_Your instructions_
Which lines run from the one containing "-34,9 +34,9 @@" to the end of the entries? Quote them exactly, and nothing else.

_Record extracts_
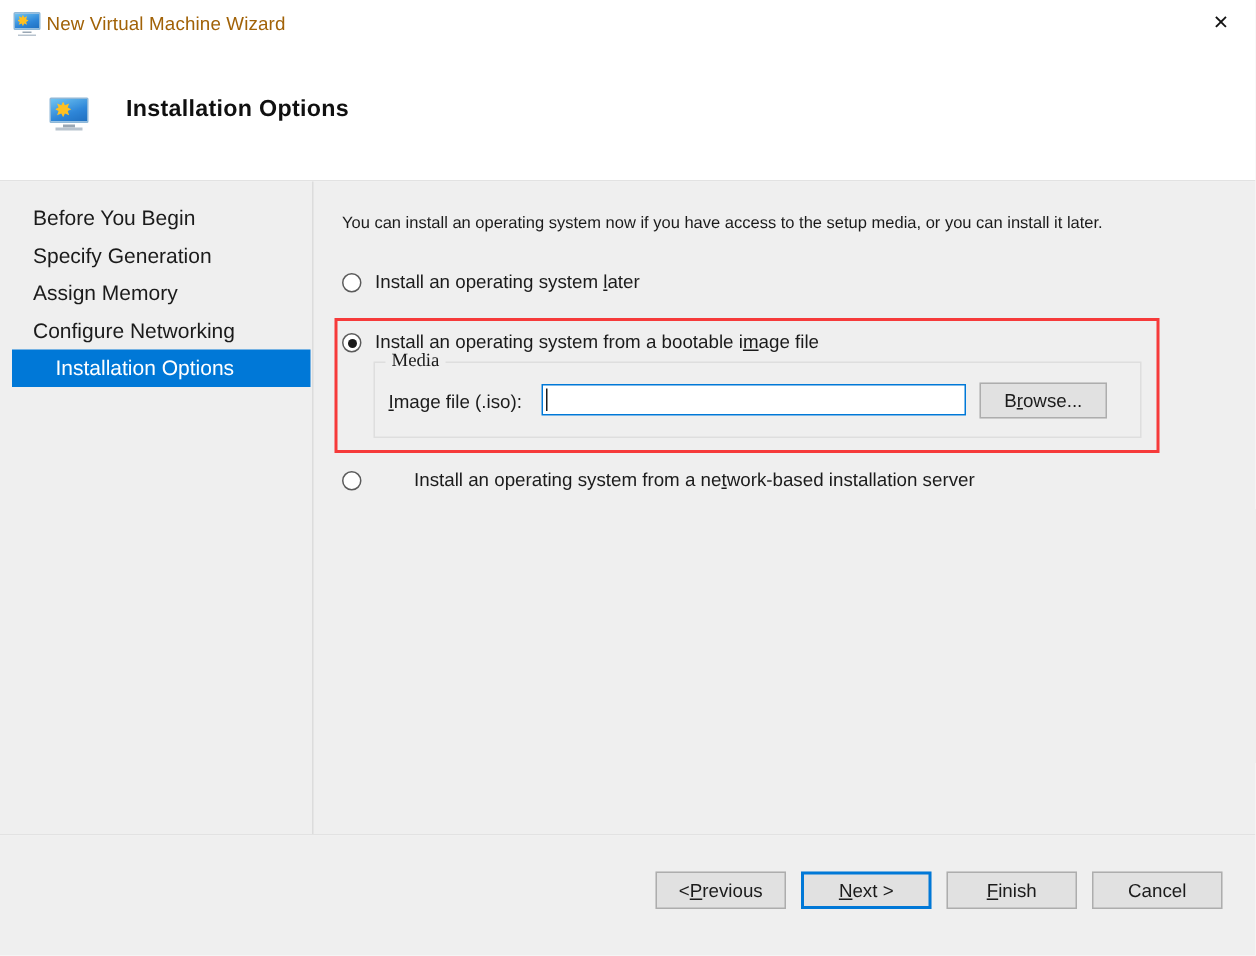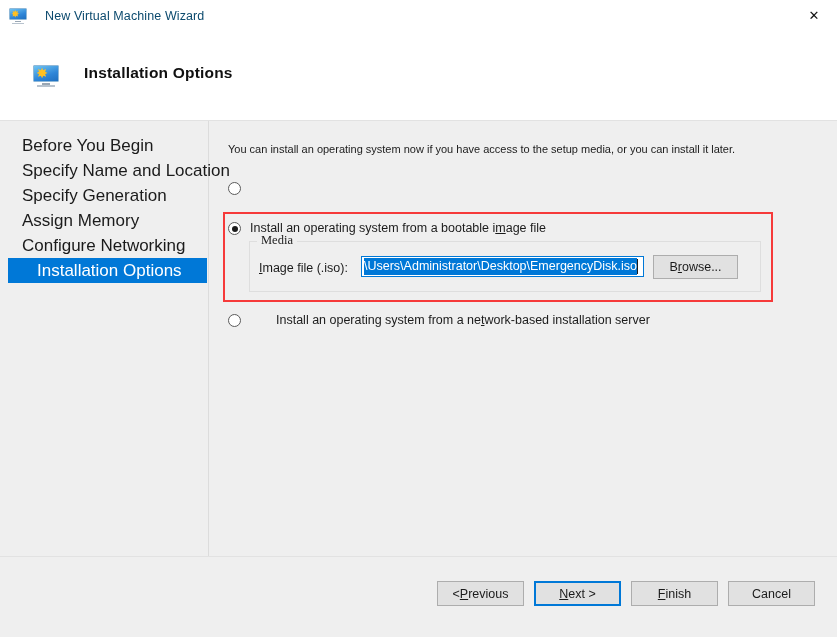--- a/index.html
+++ b/index.html
@@ -34,9 +34,9 @@
     position: relative;
   }
   .titlebar-title {
-    margin-left: 18px;
-    font-size: 12.5px;
-    color: #0c4a6e;
+    margin-left: 4px;
+    font-size: 12.5px;
+    color: #a16207;
     letter-spacing: 0.1px;
   }
   .titlebar-close {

_Exercise result_
@@ -34,9 +34,9 @@
     position: relative;
   }
   .titlebar-title {
-    margin-left: 18px;
-    font-size: 12.5px;
-    color: #0c4a6e;
+    margin-left: 4px;
+    font-size: 12.5px;
+    color: #a16207;
     letter-spacing: 0.1px;
   }
   .titlebar-close {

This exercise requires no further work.